Page-level text extractions

___

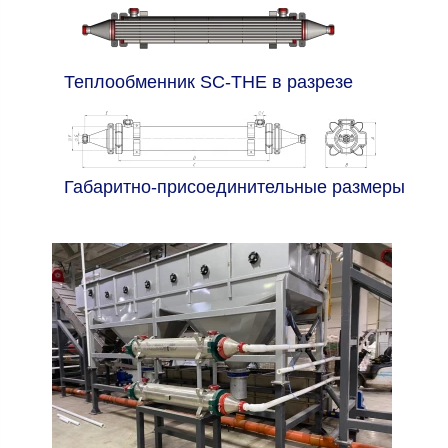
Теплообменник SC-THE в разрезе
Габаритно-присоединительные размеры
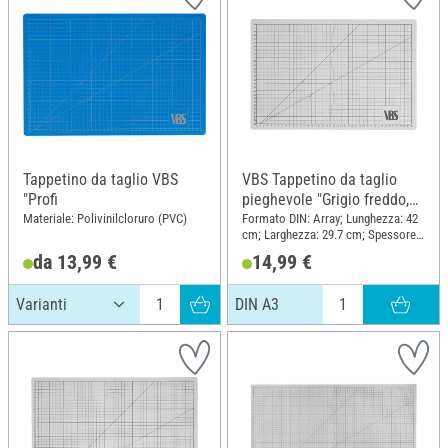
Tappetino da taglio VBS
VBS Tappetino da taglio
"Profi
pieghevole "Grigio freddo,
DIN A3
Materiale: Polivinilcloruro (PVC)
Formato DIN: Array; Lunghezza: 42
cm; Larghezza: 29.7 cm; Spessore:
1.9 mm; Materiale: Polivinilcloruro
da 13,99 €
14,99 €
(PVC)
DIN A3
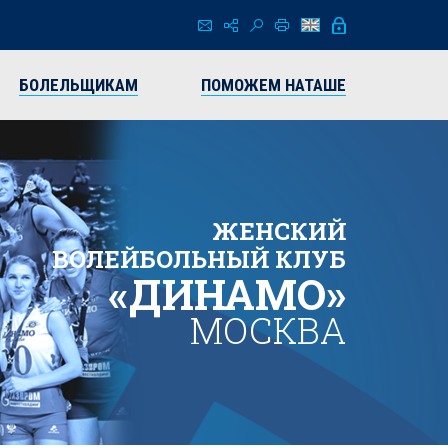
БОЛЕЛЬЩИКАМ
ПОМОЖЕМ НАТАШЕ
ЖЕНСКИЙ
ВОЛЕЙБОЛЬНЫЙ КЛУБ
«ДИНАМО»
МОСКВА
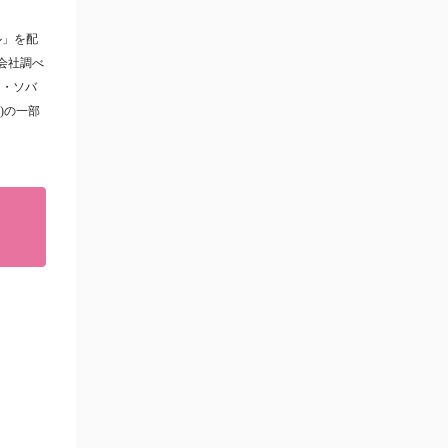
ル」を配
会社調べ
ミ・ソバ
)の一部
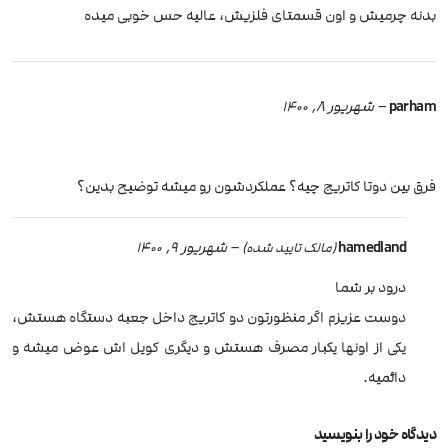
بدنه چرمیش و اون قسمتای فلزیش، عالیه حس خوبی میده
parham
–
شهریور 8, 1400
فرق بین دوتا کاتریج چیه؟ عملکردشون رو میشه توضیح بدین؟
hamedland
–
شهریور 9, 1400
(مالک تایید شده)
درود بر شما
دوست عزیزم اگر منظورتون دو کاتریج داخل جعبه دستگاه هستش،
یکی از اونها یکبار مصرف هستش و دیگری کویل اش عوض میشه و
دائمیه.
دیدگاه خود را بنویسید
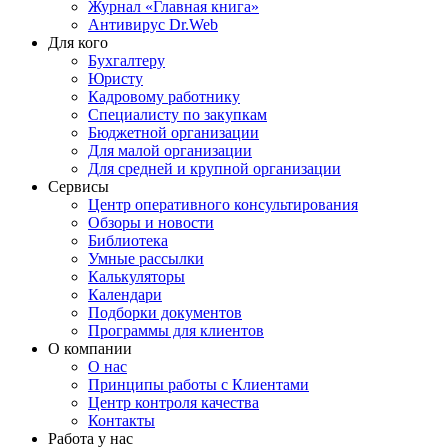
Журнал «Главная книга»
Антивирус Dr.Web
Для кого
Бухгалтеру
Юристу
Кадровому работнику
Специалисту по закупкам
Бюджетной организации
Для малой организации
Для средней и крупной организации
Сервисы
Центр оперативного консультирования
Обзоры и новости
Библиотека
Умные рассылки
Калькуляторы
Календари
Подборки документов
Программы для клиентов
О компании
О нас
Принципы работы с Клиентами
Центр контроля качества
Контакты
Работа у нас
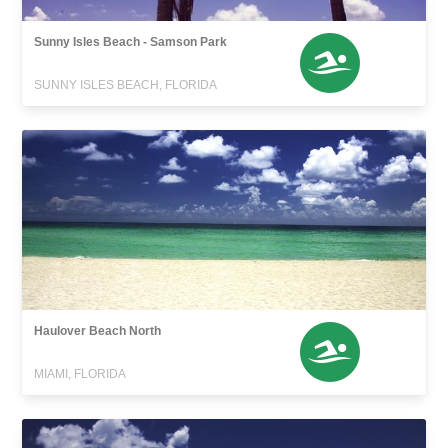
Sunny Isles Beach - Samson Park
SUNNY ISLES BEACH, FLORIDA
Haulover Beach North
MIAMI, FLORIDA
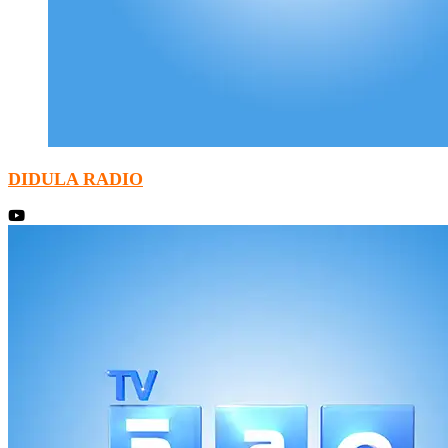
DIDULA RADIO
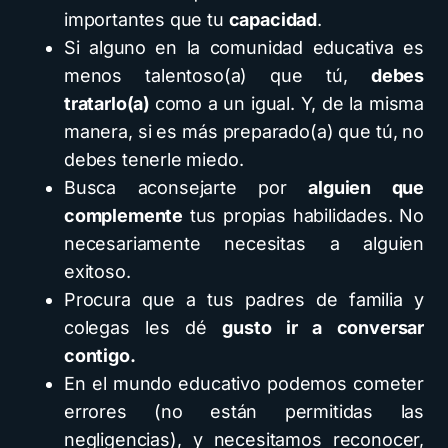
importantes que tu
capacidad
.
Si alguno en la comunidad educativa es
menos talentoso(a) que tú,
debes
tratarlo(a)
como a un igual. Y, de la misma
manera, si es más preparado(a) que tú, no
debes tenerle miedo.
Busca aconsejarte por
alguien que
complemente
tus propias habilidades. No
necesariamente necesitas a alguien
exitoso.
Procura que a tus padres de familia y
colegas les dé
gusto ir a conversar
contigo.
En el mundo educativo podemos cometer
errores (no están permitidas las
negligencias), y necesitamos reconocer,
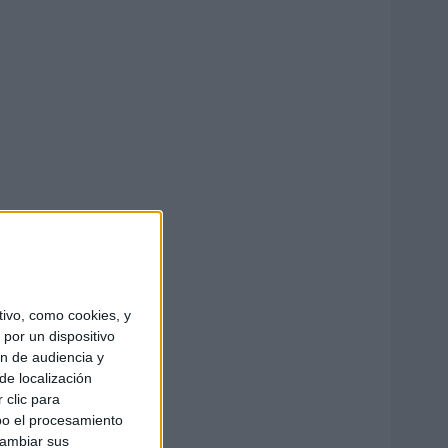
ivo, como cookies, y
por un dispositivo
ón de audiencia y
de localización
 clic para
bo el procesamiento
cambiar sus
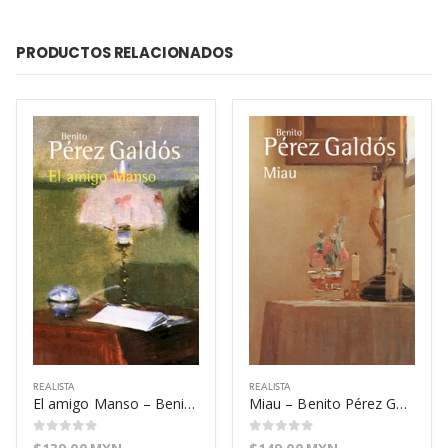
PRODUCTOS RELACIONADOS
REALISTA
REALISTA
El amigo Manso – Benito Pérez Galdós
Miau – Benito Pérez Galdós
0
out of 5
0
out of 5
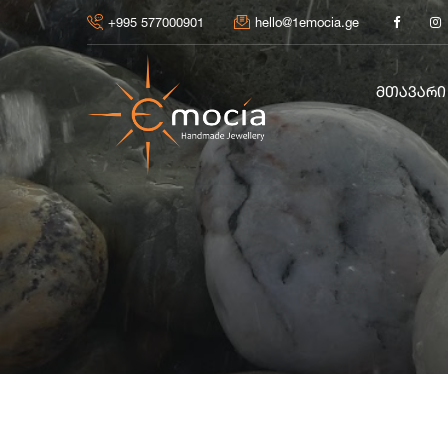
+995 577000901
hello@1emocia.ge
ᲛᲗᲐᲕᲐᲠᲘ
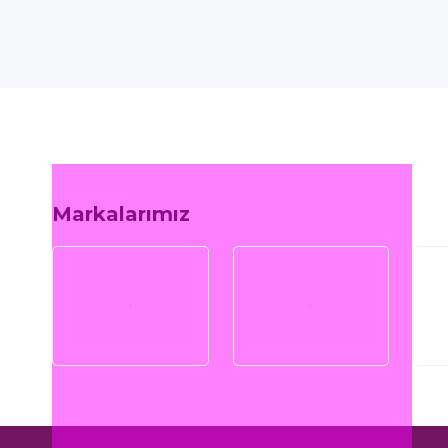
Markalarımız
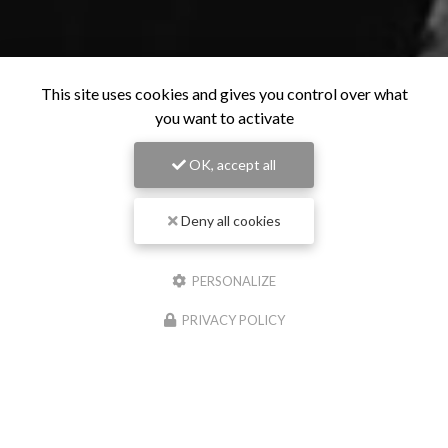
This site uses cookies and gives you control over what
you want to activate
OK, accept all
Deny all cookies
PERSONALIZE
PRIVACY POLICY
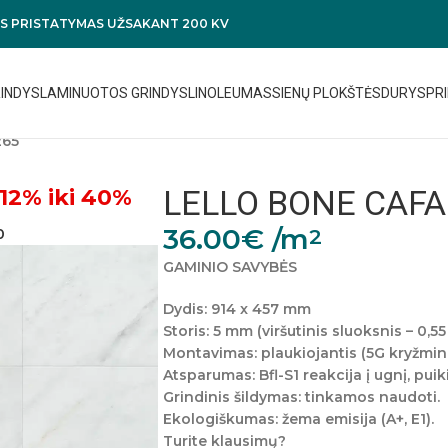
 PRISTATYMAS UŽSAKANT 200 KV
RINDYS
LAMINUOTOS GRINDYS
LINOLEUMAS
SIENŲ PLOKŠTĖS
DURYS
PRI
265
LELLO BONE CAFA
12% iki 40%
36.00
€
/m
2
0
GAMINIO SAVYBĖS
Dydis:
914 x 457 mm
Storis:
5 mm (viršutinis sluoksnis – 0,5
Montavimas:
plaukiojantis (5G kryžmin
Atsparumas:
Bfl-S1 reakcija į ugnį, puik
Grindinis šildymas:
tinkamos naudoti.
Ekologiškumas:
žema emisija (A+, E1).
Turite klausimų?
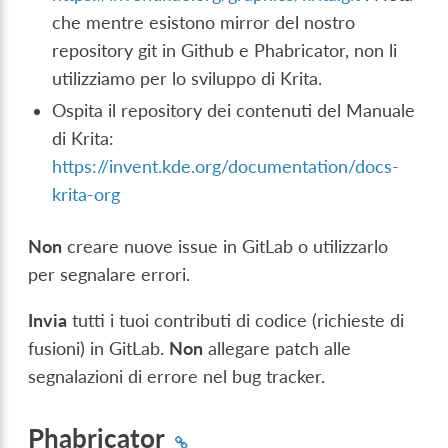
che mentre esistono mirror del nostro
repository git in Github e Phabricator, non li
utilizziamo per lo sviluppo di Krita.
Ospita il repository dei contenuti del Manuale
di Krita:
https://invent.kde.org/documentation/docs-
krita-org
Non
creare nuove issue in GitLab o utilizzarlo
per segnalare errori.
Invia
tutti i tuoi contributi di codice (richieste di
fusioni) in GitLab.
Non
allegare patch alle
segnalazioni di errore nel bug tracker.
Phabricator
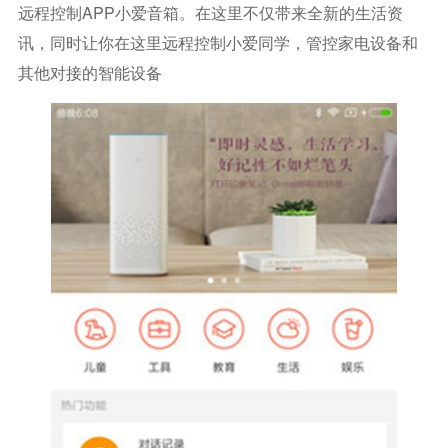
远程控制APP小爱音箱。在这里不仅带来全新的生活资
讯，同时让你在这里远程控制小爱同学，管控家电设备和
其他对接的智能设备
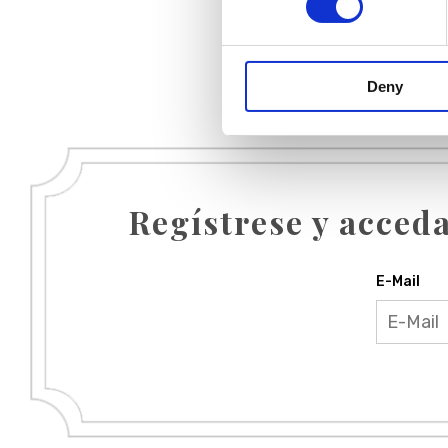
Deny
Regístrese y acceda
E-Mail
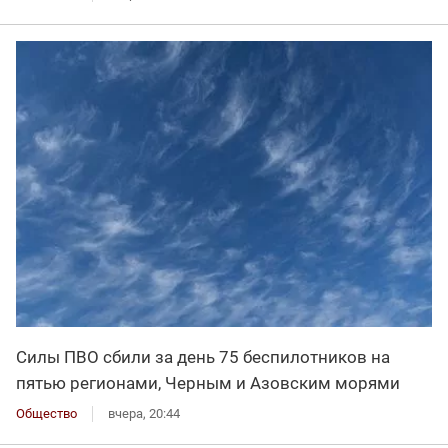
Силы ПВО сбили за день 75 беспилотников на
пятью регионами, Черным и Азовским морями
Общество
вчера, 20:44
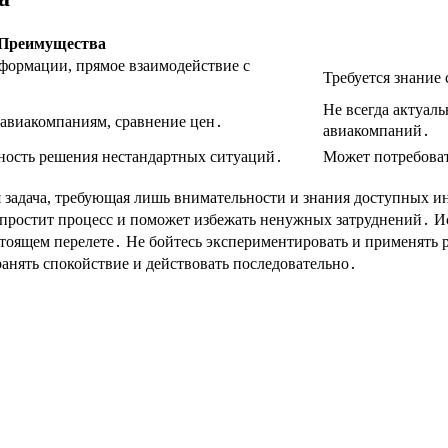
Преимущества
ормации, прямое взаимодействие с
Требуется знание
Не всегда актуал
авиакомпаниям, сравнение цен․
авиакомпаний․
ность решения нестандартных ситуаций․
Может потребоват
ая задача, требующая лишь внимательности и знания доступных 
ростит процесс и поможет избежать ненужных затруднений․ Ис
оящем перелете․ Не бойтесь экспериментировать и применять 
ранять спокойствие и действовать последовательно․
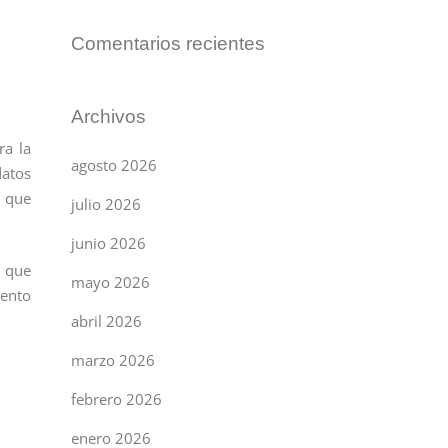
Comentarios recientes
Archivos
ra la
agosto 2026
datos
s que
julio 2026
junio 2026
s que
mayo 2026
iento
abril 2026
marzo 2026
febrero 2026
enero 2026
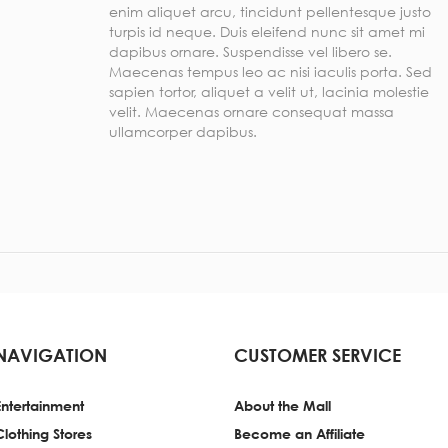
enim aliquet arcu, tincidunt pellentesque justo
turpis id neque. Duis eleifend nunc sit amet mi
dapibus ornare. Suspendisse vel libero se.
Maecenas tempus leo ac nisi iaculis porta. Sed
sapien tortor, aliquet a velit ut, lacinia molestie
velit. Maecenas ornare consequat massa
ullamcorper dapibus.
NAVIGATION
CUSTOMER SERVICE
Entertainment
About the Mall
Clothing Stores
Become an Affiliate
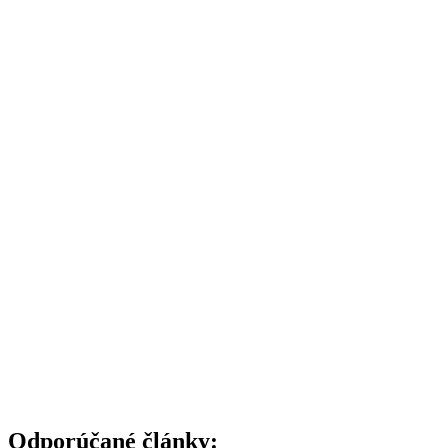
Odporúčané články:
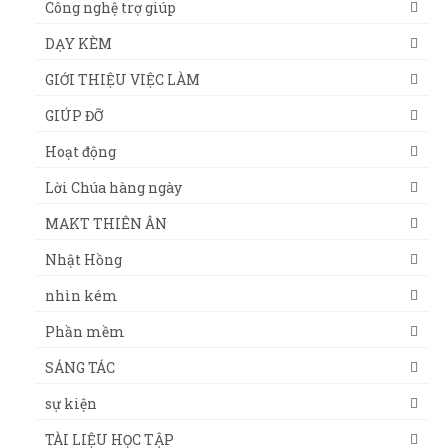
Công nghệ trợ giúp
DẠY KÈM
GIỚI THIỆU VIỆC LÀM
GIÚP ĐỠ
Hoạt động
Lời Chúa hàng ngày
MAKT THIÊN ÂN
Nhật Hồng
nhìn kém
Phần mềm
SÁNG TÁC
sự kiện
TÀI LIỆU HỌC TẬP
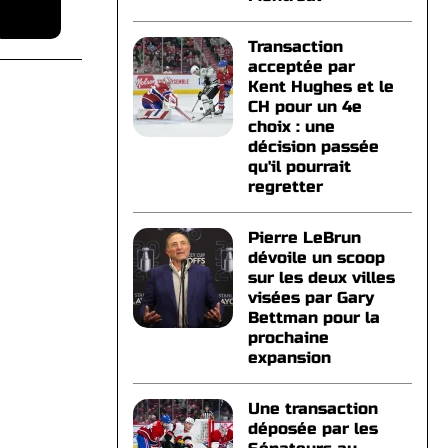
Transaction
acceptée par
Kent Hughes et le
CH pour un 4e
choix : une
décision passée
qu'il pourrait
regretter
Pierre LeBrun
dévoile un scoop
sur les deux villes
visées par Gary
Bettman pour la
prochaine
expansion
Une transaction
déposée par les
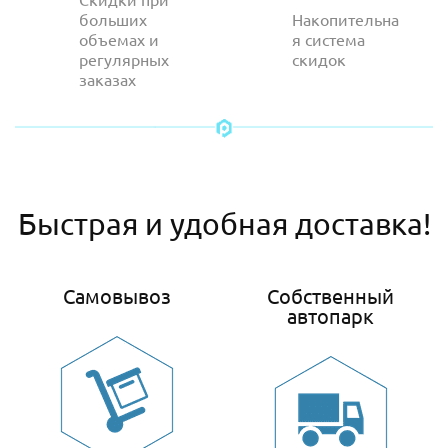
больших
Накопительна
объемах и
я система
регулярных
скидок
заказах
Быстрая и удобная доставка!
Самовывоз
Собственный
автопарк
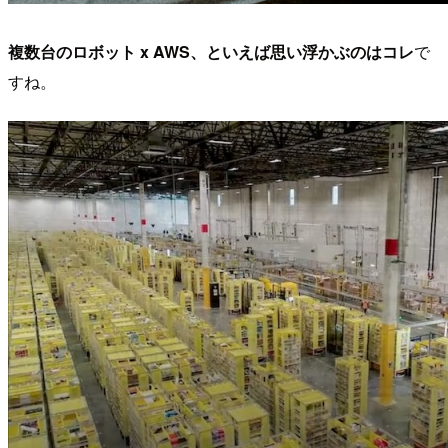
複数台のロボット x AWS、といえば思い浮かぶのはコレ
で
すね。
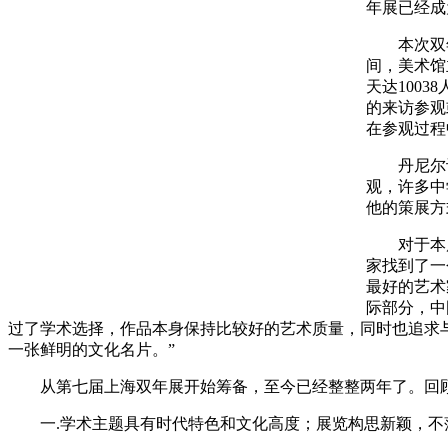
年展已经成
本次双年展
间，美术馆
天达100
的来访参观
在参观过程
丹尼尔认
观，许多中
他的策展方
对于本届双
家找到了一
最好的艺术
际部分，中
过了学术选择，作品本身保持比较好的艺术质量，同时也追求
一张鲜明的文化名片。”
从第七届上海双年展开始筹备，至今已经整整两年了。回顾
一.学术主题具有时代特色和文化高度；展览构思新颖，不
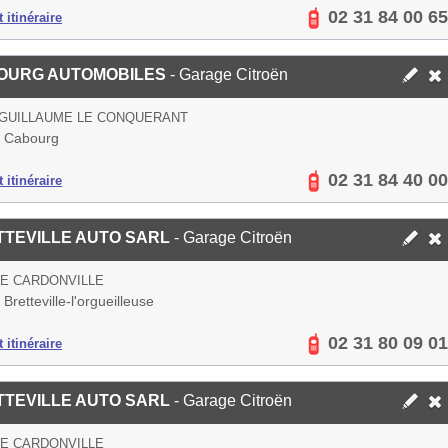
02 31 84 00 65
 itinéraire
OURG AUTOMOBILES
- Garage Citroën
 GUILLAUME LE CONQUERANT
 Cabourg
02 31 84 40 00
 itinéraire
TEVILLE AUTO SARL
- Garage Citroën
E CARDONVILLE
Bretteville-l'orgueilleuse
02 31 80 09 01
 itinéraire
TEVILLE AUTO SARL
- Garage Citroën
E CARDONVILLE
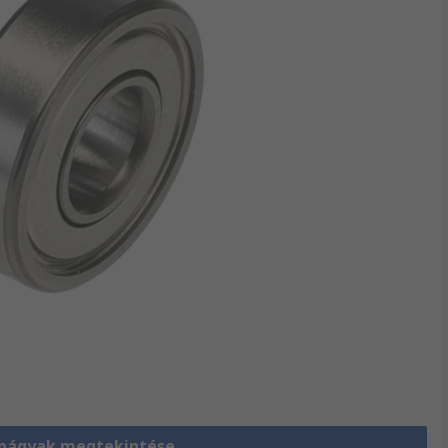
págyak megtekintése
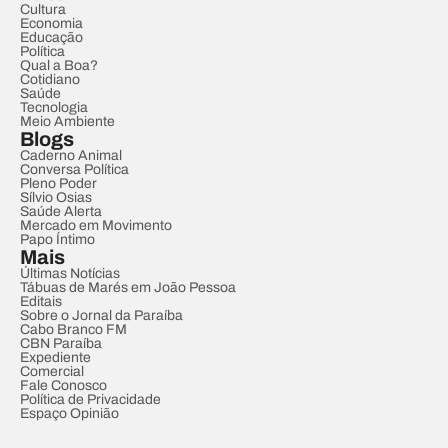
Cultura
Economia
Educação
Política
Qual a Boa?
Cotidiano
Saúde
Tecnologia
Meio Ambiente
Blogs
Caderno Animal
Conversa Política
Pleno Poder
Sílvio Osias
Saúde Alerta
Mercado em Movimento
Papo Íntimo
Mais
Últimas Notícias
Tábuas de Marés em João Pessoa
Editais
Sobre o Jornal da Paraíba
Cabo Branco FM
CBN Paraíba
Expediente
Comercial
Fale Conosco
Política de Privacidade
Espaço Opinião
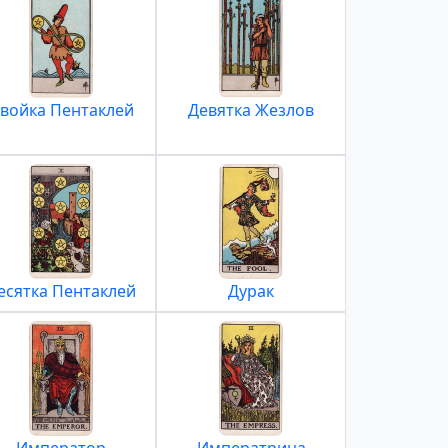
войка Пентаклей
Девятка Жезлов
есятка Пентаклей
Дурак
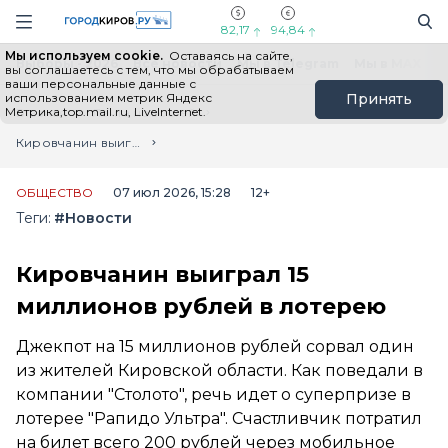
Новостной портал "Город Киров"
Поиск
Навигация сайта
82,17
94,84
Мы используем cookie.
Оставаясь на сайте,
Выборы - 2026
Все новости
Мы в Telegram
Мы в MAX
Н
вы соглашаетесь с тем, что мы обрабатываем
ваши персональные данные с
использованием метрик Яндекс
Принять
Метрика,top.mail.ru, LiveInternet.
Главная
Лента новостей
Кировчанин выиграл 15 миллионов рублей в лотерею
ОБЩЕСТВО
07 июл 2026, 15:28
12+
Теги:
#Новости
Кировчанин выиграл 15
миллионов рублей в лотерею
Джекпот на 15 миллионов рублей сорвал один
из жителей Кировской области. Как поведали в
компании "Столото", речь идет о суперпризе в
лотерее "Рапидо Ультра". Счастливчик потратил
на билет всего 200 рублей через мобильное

___

• Exercise prompt: Wherever the word "Política" appears in a line of the data above, copy that line.

• Reply to the task:
Política
Conversa Política
Política de Privacidade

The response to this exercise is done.